[TASK INPUTS]
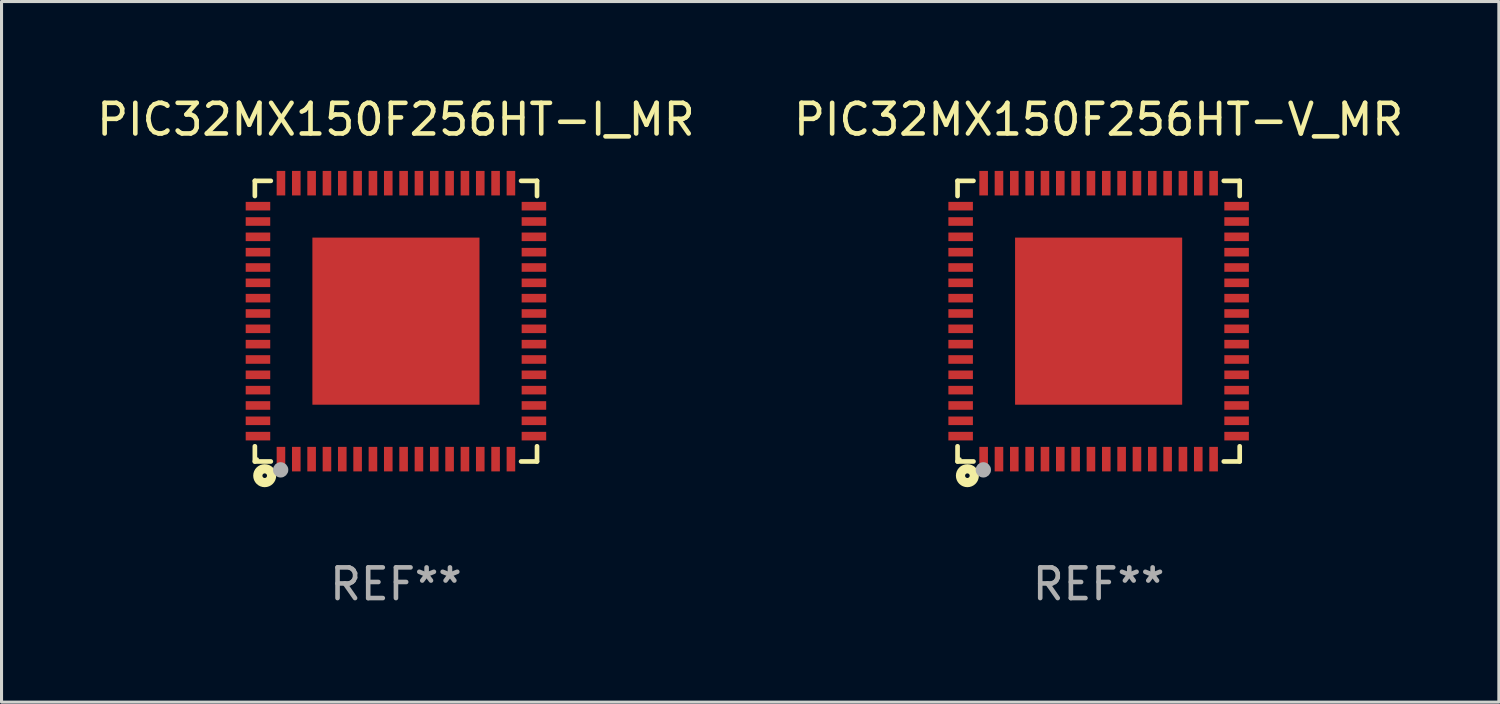
<source format=kicad_pcb>
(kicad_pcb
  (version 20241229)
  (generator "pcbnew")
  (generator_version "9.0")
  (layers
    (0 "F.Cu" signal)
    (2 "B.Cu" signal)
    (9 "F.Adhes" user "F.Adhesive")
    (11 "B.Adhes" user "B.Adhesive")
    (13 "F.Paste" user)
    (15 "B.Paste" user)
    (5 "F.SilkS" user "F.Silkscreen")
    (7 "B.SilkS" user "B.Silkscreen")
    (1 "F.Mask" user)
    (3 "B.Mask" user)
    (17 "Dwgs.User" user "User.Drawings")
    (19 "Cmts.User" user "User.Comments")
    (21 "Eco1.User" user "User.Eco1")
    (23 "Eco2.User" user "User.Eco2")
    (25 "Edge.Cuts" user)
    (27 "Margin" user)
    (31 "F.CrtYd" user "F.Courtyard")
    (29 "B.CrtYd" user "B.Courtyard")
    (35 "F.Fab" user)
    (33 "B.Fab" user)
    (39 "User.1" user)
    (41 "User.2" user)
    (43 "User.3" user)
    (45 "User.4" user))
  (footprint "PIC32MX150F256HT-I_MR"
    (layer "F.Cu")
    (at 9.863 7.424)
    (property "Reference" "PIC32MX150F256HT-I_MR" (at 0 -6.576 0) (layer "F.SilkS") (effects (font (size 1 1) (thickness 0.15))))
    (attr through_hole)
    (fp_line (start -4.601 -4.576) (end -4.081 -4.576) (stroke (width 0.152) (type solid)) (layer "F.SilkS"))
    (fp_line (start -4.601 -4.081) (end -4.601 -4.576) (stroke (width 0.152) (type solid)) (layer "F.SilkS"))
    (fp_line (start -4.601 4.081) (end -4.601 4.576) (stroke (width 0.152) (type solid)) (layer "F.SilkS"))
    (fp_line (start -4.601 4.576) (end -4.081 4.576) (stroke (width 0.152) (type solid)) (layer "F.SilkS"))
    (fp_line (start 4.601 -4.576) (end 4.081 -4.576) (stroke (width 0.152) (type solid)) (layer "F.SilkS"))
    (fp_line (start 4.601 -4.081) (end 4.601 -4.576) (stroke (width 0.152) (type solid)) (layer "F.SilkS"))
    (fp_line (start 4.601 4.081) (end 4.601 4.576) (stroke (width 0.152) (type solid)) (layer "F.SilkS"))
    (fp_line (start 4.601 4.576) (end 4.081 4.576) (stroke (width 0.152) (type solid)) (layer "F.SilkS"))
    (fp_circle (center -4.525 4.5) (end -4.495 4.5) (stroke (width 0.06) (type solid)) (fill no) (layer "F.SilkS"))
    (fp_circle (center -4.28 5.04) (end -4.205 5.04) (stroke (width 0.3) (type solid)) (fill no) (layer "F.SilkS"))
    (fp_circle (center -3.76 4.85) (end -3.635 4.85) (stroke (width 0.25) (type solid)) (fill no) (layer "F.Fab"))
    (fp_text user "REF**" (at 0 8.576 0) (layer "F.Fab") (effects (font (size 1 1) (thickness 0.15))))
    (pad "1" smd rect (at -3.75 4.5) (size 0.28 0.8) (layers "F.Cu" "F.Mask" "F.Paste"))
    (pad "2" smd rect (at -3.25 4.5) (size 0.28 0.8) (layers "F.Cu" "F.Mask" "F.Paste"))
    (pad "3" smd rect (at -2.75 4.5) (size 0.28 0.8) (layers "F.Cu" "F.Mask" "F.Paste"))
    (pad "4" smd rect (at -2.25 4.5) (size 0.28 0.8) (layers "F.Cu" "F.Mask" "F.Paste"))
    (pad "5" smd rect (at -1.75 4.5) (size 0.28 0.8) (layers "F.Cu" "F.Mask" "F.Paste"))
    (pad "6" smd rect (at -1.25 4.5) (size 0.28 0.8) (layers "F.Cu" "F.Mask" "F.Paste"))
    (pad "7" smd rect (at -0.75 4.5) (size 0.28 0.8) (layers "F.Cu" "F.Mask" "F.Paste"))
    (pad "8" smd rect (at -0.25 4.5) (size 0.28 0.8) (layers "F.Cu" "F.Mask" "F.Paste"))
    (pad "9" smd rect (at 0.25 4.5) (size 0.28 0.8) (layers "F.Cu" "F.Mask" "F.Paste"))
    (pad "10" smd rect (at 0.75 4.5) (size 0.28 0.8) (layers "F.Cu" "F.Mask" "F.Paste"))
    (pad "11" smd rect (at 1.25 4.5) (size 0.28 0.8) (layers "F.Cu" "F.Mask" "F.Paste"))
    (pad "12" smd rect (at 1.75 4.5) (size 0.28 0.8) (layers "F.Cu" "F.Mask" "F.Paste"))
    (pad "13" smd rect (at 2.25 4.5) (size 0.28 0.8) (layers "F.Cu" "F.Mask" "F.Paste"))
    (pad "14" smd rect (at 2.75 4.5) (size 0.28 0.8) (layers "F.Cu" "F.Mask" "F.Paste"))
    (pad "15" smd rect (at 3.25 4.5) (size 0.28 0.8) (layers "F.Cu" "F.Mask" "F.Paste"))
    (pad "16" smd rect (at 3.75 4.5) (size 0.28 0.8) (layers "F.Cu" "F.Mask" "F.Paste"))
    (pad "17" smd rect (at 4.5 3.75) (size 0.8 0.28) (layers "F.Cu" "F.Mask" "F.Paste"))
    (pad "18" smd rect (at 4.5 3.25) (size 0.8 0.28) (layers "F.Cu" "F.Mask" "F.Paste"))
    (pad "19" smd rect (at 4.5 2.75) (size 0.8 0.28) (layers "F.Cu" "F.Mask" "F.Paste"))
    (pad "20" smd rect (at 4.5 2.25) (size 0.8 0.28) (layers "F.Cu" "F.Mask" "F.Paste"))
    (pad "21" smd rect (at 4.5 1.75) (size 0.8 0.28) (layers "F.Cu" "F.Mask" "F.Paste"))
    (pad "22" smd rect (at 4.5 1.25) (size 0.8 0.28) (layers "F.Cu" "F.Mask" "F.Paste"))
    (pad "23" smd rect (at 4.5 0.75) (size 0.8 0.28) (layers "F.Cu" "F.Mask" "F.Paste"))
    (pad "24" smd rect (at 4.5 0.25) (size 0.8 0.28) (layers "F.Cu" "F.Mask" "F.Paste"))
    (pad "25" smd rect (at 4.5 -0.25) (size 0.8 0.28) (layers "F.Cu" "F.Mask" "F.Paste"))
    (pad "26" smd rect (at 4.5 -0.75) (size 0.8 0.28) (layers "F.Cu" "F.Mask" "F.Paste"))
    (pad "27" smd rect (at 4.5 -1.25) (size 0.8 0.28) (layers "F.Cu" "F.Mask" "F.Paste"))
    (pad "28" smd rect (at 4.5 -1.75) (size 0.8 0.28) (layers "F.Cu" "F.Mask" "F.Paste"))
    (pad "29" smd rect (at 4.5 -2.25) (size 0.8 0.28) (layers "F.Cu" "F.Mask" "F.Paste"))
    (pad "30" smd rect (at 4.5 -2.75) (size 0.8 0.28) (layers "F.Cu" "F.Mask" "F.Paste"))
    (pad "31" smd rect (at 4.5 -3.25) (size 0.8 0.28) (layers "F.Cu" "F.Mask" "F.Paste"))
    (pad "32" smd rect (at 4.5 -3.75) (size 0.8 0.28) (layers "F.Cu" "F.Mask" "F.Paste"))
    (pad "33" smd rect (at 3.75 -4.5) (size 0.28 0.8) (layers "F.Cu" "F.Mask" "F.Paste"))
    (pad "34" smd rect (at 3.25 -4.5) (size 0.28 0.8) (layers "F.Cu" "F.Mask" "F.Paste"))
    (pad "35" smd rect (at 2.75 -4.5) (size 0.28 0.8) (layers "F.Cu" "F.Mask" "F.Paste"))
    (pad "36" smd rect (at 2.25 -4.5) (size 0.28 0.8) (layers "F.Cu" "F.Mask" "F.Paste"))
    (pad "37" smd rect (at 1.75 -4.5) (size 0.28 0.8) (layers "F.Cu" "F.Mask" "F.Paste"))
    (pad "38" smd rect (at 1.25 -4.5) (size 0.28 0.8) (layers "F.Cu" "F.Mask" "F.Paste"))
    (pad "39" smd rect (at 0.75 -4.5) (size 0.28 0.8) (layers "F.Cu" "F.Mask" "F.Paste"))
    (pad "40" smd rect (at 0.25 -4.5) (size 0.28 0.8) (layers "F.Cu" "F.Mask" "F.Paste"))
    (pad "41" smd rect (at -0.25 -4.5) (size 0.28 0.8) (layers "F.Cu" "F.Mask" "F.Paste"))
    (pad "42" smd rect (at -0.75 -4.5) (size 0.28 0.8) (layers "F.Cu" "F.Mask" "F.Paste"))
    (pad "43" smd rect (at -1.25 -4.5) (size 0.28 0.8) (layers "F.Cu" "F.Mask" "F.Paste"))
    (pad "44" smd rect (at -1.75 -4.5) (size 0.28 0.8) (layers "F.Cu" "F.Mask" "F.Paste"))
    (pad "45" smd rect (at -2.25 -4.5) (size 0.28 0.8) (layers "F.Cu" "F.Mask" "F.Paste"))
    (pad "46" smd rect (at -2.75 -4.5) (size 0.28 0.8) (layers "F.Cu" "F.Mask" "F.Paste"))
    (pad "47" smd rect (at -3.25 -4.5) (size 0.28 0.8) (layers "F.Cu" "F.Mask" "F.Paste"))
    (pad "48" smd rect (at -3.75 -4.5) (size 0.28 0.8) (layers "F.Cu" "F.Mask" "F.Paste"))
    (pad "49" smd rect (at -4.5 -3.75) (size 0.8 0.28) (layers "F.Cu" "F.Mask" "F.Paste"))
    (pad "50" smd rect (at -4.5 -3.25) (size 0.8 0.28) (layers "F.Cu" "F.Mask" "F.Paste"))
    (pad "51" smd rect (at -4.5 -2.75) (size 0.8 0.28) (layers "F.Cu" "F.Mask" "F.Paste"))
    (pad "52" smd rect (at -4.5 -2.25) (size 0.8 0.28) (layers "F.Cu" "F.Mask" "F.Paste"))
    (pad "53" smd rect (at -4.5 -1.75) (size 0.8 0.28) (layers "F.Cu" "F.Mask" "F.Paste"))
    (pad "54" smd rect (at -4.5 -1.25) (size 0.8 0.28) (layers "F.Cu" "F.Mask" "F.Paste"))
    (pad "55" smd rect (at -4.5 -0.75) (size 0.8 0.28) (layers "F.Cu" "F.Mask" "F.Paste"))
    (pad "56" smd rect (at -4.5 -0.25) (size 0.8 0.28) (layers "F.Cu" "F.Mask" "F.Paste"))
    (pad "57" smd rect (at -4.5 0.25) (size 0.8 0.28) (layers "F.Cu" "F.Mask" "F.Paste"))
    (pad "58" smd rect (at -4.5 0.75) (size 0.8 0.28) (layers "F.Cu" "F.Mask" "F.Paste"))
    (pad "59" smd rect (at -4.5 1.25) (size 0.8 0.28) (layers "F.Cu" "F.Mask" "F.Paste"))
    (pad "60" smd rect (at -4.5 1.75) (size 0.8 0.28) (layers "F.Cu" "F.Mask" "F.Paste"))
    (pad "61" smd rect (at -4.5 2.25) (size 0.8 0.28) (layers "F.Cu" "F.Mask" "F.Paste"))
    (pad "62" smd rect (at -4.5 2.75) (size 0.8 0.28) (layers "F.Cu" "F.Mask" "F.Paste"))
    (pad "63" smd rect (at -4.5 3.25) (size 0.8 0.28) (layers "F.Cu" "F.Mask" "F.Paste"))
    (pad "64" smd rect (at -4.5 3.75) (size 0.8 0.28) (layers "F.Cu" "F.Mask" "F.Paste"))
    (pad "65" smd rect (at 0 0) (size 5.45 5.45) (layers "F.Cu" "F.Mask" "F.Paste")))
  (footprint "PIC32MX150F256HT-V_MR"
    (layer "F.Cu")
    (at 32.78 7.424)
    (property "Reference" "PIC32MX150F256HT-V_MR" (at 0 -6.576 0) (layer "F.SilkS") (effects (font (size 1 1) (thickness 0.15))))
    (attr through_hole)
    (fp_line (start -4.601 -4.576) (end -4.081 -4.576) (stroke (width 0.152) (type solid)) (layer "F.SilkS"))
    (fp_line (start -4.601 -4.081) (end -4.601 -4.576) (stroke (width 0.152) (type solid)) (layer "F.SilkS"))
    (fp_line (start -4.601 4.081) (end -4.601 4.576) (stroke (width 0.152) (type solid)) (layer "F.SilkS"))
    (fp_line (start -4.601 4.576) (end -4.081 4.576) (stroke (width 0.152) (type solid)) (layer "F.SilkS"))
    (fp_line (start 4.601 -4.576) (end 4.081 -4.576) (stroke (width 0.152) (type solid)) (layer "F.SilkS"))
    (fp_line (start 4.601 -4.081) (end 4.601 -4.576) (stroke (width 0.152) (type solid)) (layer "F.SilkS"))
    (fp_line (start 4.601 4.081) (end 4.601 4.576) (stroke (width 0.152) (type solid)) (layer "F.SilkS"))
    (fp_line (start 4.601 4.576) (end 4.081 4.576) (stroke (width 0.152) (type solid)) (layer "F.SilkS"))
    (fp_circle (center -4.525 4.5) (end -4.495 4.5) (stroke (width 0.06) (type solid)) (fill no) (layer "F.SilkS"))
    (fp_circle (center -4.28 5.04) (end -4.205 5.04) (stroke (width 0.3) (type solid)) (fill no) (layer "F.SilkS"))
    (fp_circle (center -3.76 4.85) (end -3.635 4.85) (stroke (width 0.25) (type solid)) (fill no) (layer "F.Fab"))
    (fp_text user "REF**" (at 0 8.576 0) (layer "F.Fab") (effects (font (size 1 1) (thickness 0.15))))
    (pad "1" smd rect (at -3.75 4.5) (size 0.28 0.8) (layers "F.Cu" "F.Mask" "F.Paste"))
    (pad "2" smd rect (at -3.25 4.5) (size 0.28 0.8) (layers "F.Cu" "F.Mask" "F.Paste"))
    (pad "3" smd rect (at -2.75 4.5) (size 0.28 0.8) (layers "F.Cu" "F.Mask" "F.Paste"))
    (pad "4" smd rect (at -2.25 4.5) (size 0.28 0.8) (layers "F.Cu" "F.Mask" "F.Paste"))
    (pad "5" smd rect (at -1.75 4.5) (size 0.28 0.8) (layers "F.Cu" "F.Mask" "F.Paste"))
    (pad "6" smd rect (at -1.25 4.5) (size 0.28 0.8) (layers "F.Cu" "F.Mask" "F.Paste"))
    (pad "7" smd rect (at -0.75 4.5) (size 0.28 0.8) (layers "F.Cu" "F.Mask" "F.Paste"))
    (pad "8" smd rect (at -0.25 4.5) (size 0.28 0.8) (layers "F.Cu" "F.Mask" "F.Paste"))
    (pad "9" smd rect (at 0.25 4.5) (size 0.28 0.8) (layers "F.Cu" "F.Mask" "F.Paste"))
    (pad "10" smd rect (at 0.75 4.5) (size 0.28 0.8) (layers "F.Cu" "F.Mask" "F.Paste"))
    (pad "11" smd rect (at 1.25 4.5) (size 0.28 0.8) (layers "F.Cu" "F.Mask" "F.Paste"))
    (pad "12" smd rect (at 1.75 4.5) (size 0.28 0.8) (layers "F.Cu" "F.Mask" "F.Paste"))
    (pad "13" smd rect (at 2.25 4.5) (size 0.28 0.8) (layers "F.Cu" "F.Mask" "F.Paste"))
    (pad "14" smd rect (at 2.75 4.5) (size 0.28 0.8) (layers "F.Cu" "F.Mask" "F.Paste"))
    (pad "15" smd rect (at 3.25 4.5) (size 0.28 0.8) (layers "F.Cu" "F.Mask" "F.Paste"))
    (pad "16" smd rect (at 3.75 4.5) (size 0.28 0.8) (layers "F.Cu" "F.Mask" "F.Paste"))
    (pad "17" smd rect (at 4.5 3.75) (size 0.8 0.28) (layers "F.Cu" "F.Mask" "F.Paste"))
    (pad "18" smd rect (at 4.5 3.25) (size 0.8 0.28) (layers "F.Cu" "F.Mask" "F.Paste"))
    (pad "19" smd rect (at 4.5 2.75) (size 0.8 0.28) (layers "F.Cu" "F.Mask" "F.Paste"))
    (pad "20" smd rect (at 4.5 2.25) (size 0.8 0.28) (layers "F.Cu" "F.Mask" "F.Paste"))
    (pad "21" smd rect (at 4.5 1.75) (size 0.8 0.28) (layers "F.Cu" "F.Mask" "F.Paste"))
    (pad "22" smd rect (at 4.5 1.25) (size 0.8 0.28) (layers "F.Cu" "F.Mask" "F.Paste"))
    (pad "23" smd rect (at 4.5 0.75) (size 0.8 0.28) (layers "F.Cu" "F.Mask" "F.Paste"))
    (pad "24" smd rect (at 4.5 0.25) (size 0.8 0.28) (layers "F.Cu" "F.Mask" "F.Paste"))
    (pad "25" smd rect (at 4.5 -0.25) (size 0.8 0.28) (layers "F.Cu" "F.Mask" "F.Paste"))
    (pad "26" smd rect (at 4.5 -0.75) (size 0.8 0.28) (layers "F.Cu" "F.Mask" "F.Paste"))
    (pad "27" smd rect (at 4.5 -1.25) (size 0.8 0.28) (layers "F.Cu" "F.Mask" "F.Paste"))
    (pad "28" smd rect (at 4.5 -1.75) (size 0.8 0.28) (layers "F.Cu" "F.Mask" "F.Paste"))
    (pad "29" smd rect (at 4.5 -2.25) (size 0.8 0.28) (layers "F.Cu" "F.Mask" "F.Paste"))
    (pad "30" smd rect (at 4.5 -2.75) (size 0.8 0.28) (layers "F.Cu" "F.Mask" "F.Paste"))
    (pad "31" smd rect (at 4.5 -3.25) (size 0.8 0.28) (layers "F.Cu" "F.Mask" "F.Paste"))
    (pad "32" smd rect (at 4.5 -3.75) (size 0.8 0.28) (layers "F.Cu" "F.Mask" "F.Paste"))
    (pad "33" smd rect (at 3.75 -4.5) (size 0.28 0.8) (layers "F.Cu" "F.Mask" "F.Paste"))
    (pad "34" smd rect (at 3.25 -4.5) (size 0.28 0.8) (layers "F.Cu" "F.Mask" "F.Paste"))
    (pad "35" smd rect (at 2.75 -4.5) (size 0.28 0.8) (layers "F.Cu" "F.Mask" "F.Paste"))
    (pad "36" smd rect (at 2.25 -4.5) (size 0.28 0.8) (layers "F.Cu" "F.Mask" "F.Paste"))
    (pad "37" smd rect (at 1.75 -4.5) (size 0.28 0.8) (layers "F.Cu" "F.Mask" "F.Paste"))
    (pad "38" smd rect (at 1.25 -4.5) (size 0.28 0.8) (layers "F.Cu" "F.Mask" "F.Paste"))
    (pad "39" smd rect (at 0.75 -4.5) (size 0.28 0.8) (layers "F.Cu" "F.Mask" "F.Paste"))
    (pad "40" smd rect (at 0.25 -4.5) (size 0.28 0.8) (layers "F.Cu" "F.Mask" "F.Paste"))
    (pad "41" smd rect (at -0.25 -4.5) (size 0.28 0.8) (layers "F.Cu" "F.Mask" "F.Paste"))
    (pad "42" smd rect (at -0.75 -4.5) (size 0.28 0.8) (layers "F.Cu" "F.Mask" "F.Paste"))
    (pad "43" smd rect (at -1.25 -4.5) (size 0.28 0.8) (layers "F.Cu" "F.Mask" "F.Paste"))
    (pad "44" smd rect (at -1.75 -4.5) (size 0.28 0.8) (layers "F.Cu" "F.Mask" "F.Paste"))
    (pad "45" smd rect (at -2.25 -4.5) (size 0.28 0.8) (layers "F.Cu" "F.Mask" "F.Paste"))
    (pad "46" smd rect (at -2.75 -4.5) (size 0.28 0.8) (layers "F.Cu" "F.Mask" "F.Paste"))
    (pad "47" smd rect (at -3.25 -4.5) (size 0.28 0.8) (layers "F.Cu" "F.Mask" "F.Paste"))
    (pad "48" smd rect (at -3.75 -4.5) (size 0.28 0.8) (layers "F.Cu" "F.Mask" "F.Paste"))
    (pad "49" smd rect (at -4.5 -3.75) (size 0.8 0.28) (layers "F.Cu" "F.Mask" "F.Paste"))
    (pad "50" smd rect (at -4.5 -3.25) (size 0.8 0.28) (layers "F.Cu" "F.Mask" "F.Paste"))
    (pad "51" smd rect (at -4.5 -2.75) (size 0.8 0.28) (layers "F.Cu" "F.Mask" "F.Paste"))
    (pad "52" smd rect (at -4.5 -2.25) (size 0.8 0.28) (layers "F.Cu" "F.Mask" "F.Paste"))
    (pad "53" smd rect (at -4.5 -1.75) (size 0.8 0.28) (layers "F.Cu" "F.Mask" "F.Paste"))
    (pad "54" smd rect (at -4.5 -1.25) (size 0.8 0.28) (layers "F.Cu" "F.Mask" "F.Paste"))
    (pad "55" smd rect (at -4.5 -0.75) (size 0.8 0.28) (layers "F.Cu" "F.Mask" "F.Paste"))
    (pad "56" smd rect (at -4.5 -0.25) (size 0.8 0.28) (layers "F.Cu" "F.Mask" "F.Paste"))
    (pad "57" smd rect (at -4.5 0.25) (size 0.8 0.28) (layers "F.Cu" "F.Mask" "F.Paste"))
    (pad "58" smd rect (at -4.5 0.75) (size 0.8 0.28) (layers "F.Cu" "F.Mask" "F.Paste"))
    (pad "59" smd rect (at -4.5 1.25) (size 0.8 0.28) (layers "F.Cu" "F.Mask" "F.Paste"))
    (pad "60" smd rect (at -4.5 1.75) (size 0.8 0.28) (layers "F.Cu" "F.Mask" "F.Paste"))
    (pad "61" smd rect (at -4.5 2.25) (size 0.8 0.28) (layers "F.Cu" "F.Mask" "F.Paste"))
    (pad "62" smd rect (at -4.5 2.75) (size 0.8 0.28) (layers "F.Cu" "F.Mask" "F.Paste"))
    (pad "63" smd rect (at -4.5 3.25) (size 0.8 0.28) (layers "F.Cu" "F.Mask" "F.Paste"))
    (pad "64" smd rect (at -4.5 3.75) (size 0.8 0.28) (layers "F.Cu" "F.Mask" "F.Paste"))
    (pad "65" smd rect (at 0 0) (size 5.45 5.45) (layers "F.Cu" "F.Mask" "F.Paste")))
  (gr_rect
    (start -3 -3)
    (end 45.833 19.849)
    (stroke (width 0.1) (type default))
    (fill no)
    (layer "Edge.Cuts")))
</source>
[/TASK INPUTS]
EXERCISE DESCRIPTION: The word "font" appears in some of the lines above. Copy those lines.

OUTPUT OF THE EXERCISE:
    (property "Reference" "PIC32MX150F256HT-I_MR" (at 0 -6.576 0) (layer "F.SilkS") (effects (font (size 1 1) (thickness 0.15))))
    (fp_text user "REF**" (at 0 8.576 0) (layer "F.Fab") (effects (font (size 1 1) (thickness 0.15))))
    (property "Reference" "PIC32MX150F256HT-V_MR" (at 0 -6.576 0) (layer "F.SilkS") (effects (font (size 1 1) (thickness 0.15))))
    (fp_text user "REF**" (at 0 8.576 0) (layer "F.Fab") (effects (font (size 1 1) (thickness 0.15))))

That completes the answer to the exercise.